What is required:
Repeat the data exactly, every last line of it.
Records for processing below:
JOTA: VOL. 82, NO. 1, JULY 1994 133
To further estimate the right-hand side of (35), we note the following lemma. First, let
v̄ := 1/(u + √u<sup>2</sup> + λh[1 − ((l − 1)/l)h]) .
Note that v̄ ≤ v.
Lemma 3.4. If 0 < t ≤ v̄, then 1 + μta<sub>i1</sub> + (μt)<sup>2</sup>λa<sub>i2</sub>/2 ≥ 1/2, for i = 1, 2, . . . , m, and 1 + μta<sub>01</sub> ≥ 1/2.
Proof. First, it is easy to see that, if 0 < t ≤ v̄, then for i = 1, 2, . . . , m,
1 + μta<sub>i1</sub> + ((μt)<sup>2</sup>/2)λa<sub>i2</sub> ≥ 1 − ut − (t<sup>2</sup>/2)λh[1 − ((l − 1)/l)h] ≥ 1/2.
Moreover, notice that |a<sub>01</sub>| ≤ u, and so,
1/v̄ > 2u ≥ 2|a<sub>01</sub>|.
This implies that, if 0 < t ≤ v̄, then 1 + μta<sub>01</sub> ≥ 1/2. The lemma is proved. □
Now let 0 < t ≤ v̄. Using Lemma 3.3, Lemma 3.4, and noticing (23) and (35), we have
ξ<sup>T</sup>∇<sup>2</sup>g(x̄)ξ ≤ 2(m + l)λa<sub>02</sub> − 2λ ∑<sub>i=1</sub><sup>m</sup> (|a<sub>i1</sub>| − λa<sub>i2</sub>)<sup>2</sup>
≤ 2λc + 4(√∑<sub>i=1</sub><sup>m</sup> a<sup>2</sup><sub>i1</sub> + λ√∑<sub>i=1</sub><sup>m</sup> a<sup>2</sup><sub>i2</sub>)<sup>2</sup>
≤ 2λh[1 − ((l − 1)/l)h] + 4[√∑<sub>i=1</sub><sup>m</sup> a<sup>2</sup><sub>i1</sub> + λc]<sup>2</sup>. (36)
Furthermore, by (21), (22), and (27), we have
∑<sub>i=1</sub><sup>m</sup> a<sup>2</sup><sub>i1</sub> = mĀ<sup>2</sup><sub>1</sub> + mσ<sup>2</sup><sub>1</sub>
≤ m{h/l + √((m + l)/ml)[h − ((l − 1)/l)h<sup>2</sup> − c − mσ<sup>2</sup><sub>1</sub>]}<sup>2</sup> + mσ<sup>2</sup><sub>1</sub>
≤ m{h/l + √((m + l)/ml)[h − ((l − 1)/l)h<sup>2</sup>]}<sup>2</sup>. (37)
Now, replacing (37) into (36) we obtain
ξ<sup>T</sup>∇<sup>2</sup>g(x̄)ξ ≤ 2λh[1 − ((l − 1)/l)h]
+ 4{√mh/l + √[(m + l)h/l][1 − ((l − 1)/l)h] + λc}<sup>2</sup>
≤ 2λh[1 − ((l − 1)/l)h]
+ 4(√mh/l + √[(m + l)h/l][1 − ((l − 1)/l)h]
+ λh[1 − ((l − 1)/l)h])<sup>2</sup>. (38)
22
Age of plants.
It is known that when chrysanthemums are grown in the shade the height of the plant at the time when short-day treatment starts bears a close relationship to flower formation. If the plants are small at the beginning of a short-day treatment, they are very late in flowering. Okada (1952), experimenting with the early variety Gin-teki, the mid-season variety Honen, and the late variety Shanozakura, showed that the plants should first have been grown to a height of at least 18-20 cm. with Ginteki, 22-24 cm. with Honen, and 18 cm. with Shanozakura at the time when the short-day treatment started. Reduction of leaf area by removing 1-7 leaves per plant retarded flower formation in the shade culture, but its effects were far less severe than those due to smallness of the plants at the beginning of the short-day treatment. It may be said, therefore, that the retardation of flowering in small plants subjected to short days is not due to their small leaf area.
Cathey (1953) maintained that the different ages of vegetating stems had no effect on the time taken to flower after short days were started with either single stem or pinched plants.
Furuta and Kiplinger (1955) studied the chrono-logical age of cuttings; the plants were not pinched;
End of Records for processing.
Solution for this exercise:
JOTA: VOL. 82, NO. 1, JULY 1994 133
To further estimate the right-hand side of (35), we note the following lemma. First, let
v̄ := 1/(u + √u<sup>2</sup> + λh[1 − ((l − 1)/l)h]) .
Note that v̄ ≤ v.
Lemma 3.4. If 0 < t ≤ v̄, then 1 + μta<sub>i1</sub> + (μt)<sup>2</sup>λa<sub>i2</sub>/2 ≥ 1/2, for i = 1, 2, . . . , m, and 1 + μta<sub>01</sub> ≥ 1/2.
Proof. First, it is easy to see that, if 0 < t ≤ v̄, then for i = 1, 2, . . . , m,
1 + μta<sub>i1</sub> + ((μt)<sup>2</sup>/2)λa<sub>i2</sub> ≥ 1 − ut − (t<sup>2</sup>/2)λh[1 − ((l − 1)/l)h] ≥ 1/2.
Moreover, notice that |a<sub>01</sub>| ≤ u, and so,
1/v̄ > 2u ≥ 2|a<sub>01</sub>|.
This implies that, if 0 < t ≤ v̄, then 1 + μta<sub>01</sub> ≥ 1/2. The lemma is proved. □
Now let 0 < t ≤ v̄. Using Lemma 3.3, Lemma 3.4, and noticing (23) and (35), we have
ξ<sup>T</sup>∇<sup>2</sup>g(x̄)ξ ≤ 2(m + l)λa<sub>02</sub> − 2λ ∑<sub>i=1</sub><sup>m</sup> (|a<sub>i1</sub>| − λa<sub>i2</sub>)<sup>2</sup>
≤ 2λc + 4(√∑<sub>i=1</sub><sup>m</sup> a<sup>2</sup><sub>i1</sub> + λ√∑<sub>i=1</sub><sup>m</sup> a<sup>2</sup><sub>i2</sub>)<sup>2</sup>
≤ 2λh[1 − ((l − 1)/l)h] + 4[√∑<sub>i=1</sub><sup>m</sup> a<sup>2</sup><sub>i1</sub> + λc]<sup>2</sup>. (36)
Furthermore, by (21), (22), and (27), we have
∑<sub>i=1</sub><sup>m</sup> a<sup>2</sup><sub>i1</sub> = mĀ<sup>2</sup><sub>1</sub> + mσ<sup>2</sup><sub>1</sub>
≤ m{h/l + √((m + l)/ml)[h − ((l − 1)/l)h<sup>2</sup> − c − mσ<sup>2</sup><sub>1</sub>]}<sup>2</sup> + mσ<sup>2</sup><sub>1</sub>
≤ m{h/l + √((m + l)/ml)[h − ((l − 1)/l)h<sup>2</sup>]}<sup>2</sup>. (37)
Now, replacing (37) into (36) we obtain
ξ<sup>T</sup>∇<sup>2</sup>g(x̄)ξ ≤ 2λh[1 − ((l − 1)/l)h]
+ 4{√mh/l + √[(m + l)h/l][1 − ((l − 1)/l)h] + λc}<sup>2</sup>
≤ 2λh[1 − ((l − 1)/l)h]
+ 4(√mh/l + √[(m + l)h/l][1 − ((l − 1)/l)h]
+ λh[1 − ((l − 1)/l)h])<sup>2</sup>. (38)
22
Age of plants.
It is known that when chrysanthemums are grown in the shade the height of the plant at the time when short-day treatment starts bears a close relationship to flower formation. If the plants are small at the beginning of a short-day treatment, they are very late in flowering. Okada (1952), experimenting with the early variety Gin-teki, the mid-season variety Honen, and the late variety Shanozakura, showed that the plants should first have been grown to a height of at least 18-20 cm. with Ginteki, 22-24 cm. with Honen, and 18 cm. with Shanozakura at the time when the short-day treatment started. Reduction of leaf area by removing 1-7 leaves per plant retarded flower formation in the shade culture, but its effects were far less severe than those due to smallness of the plants at the beginning of the short-day treatment. It may be said, therefore, that the retardation of flowering in small plants subjected to short days is not due to their small leaf area.
Cathey (1953) maintained that the different ages of vegetating stems had no effect on the time taken to flower after short days were started with either single stem or pinched plants.
Furuta and Kiplinger (1955) studied the chrono-logical age of cuttings; the plants were not pinched;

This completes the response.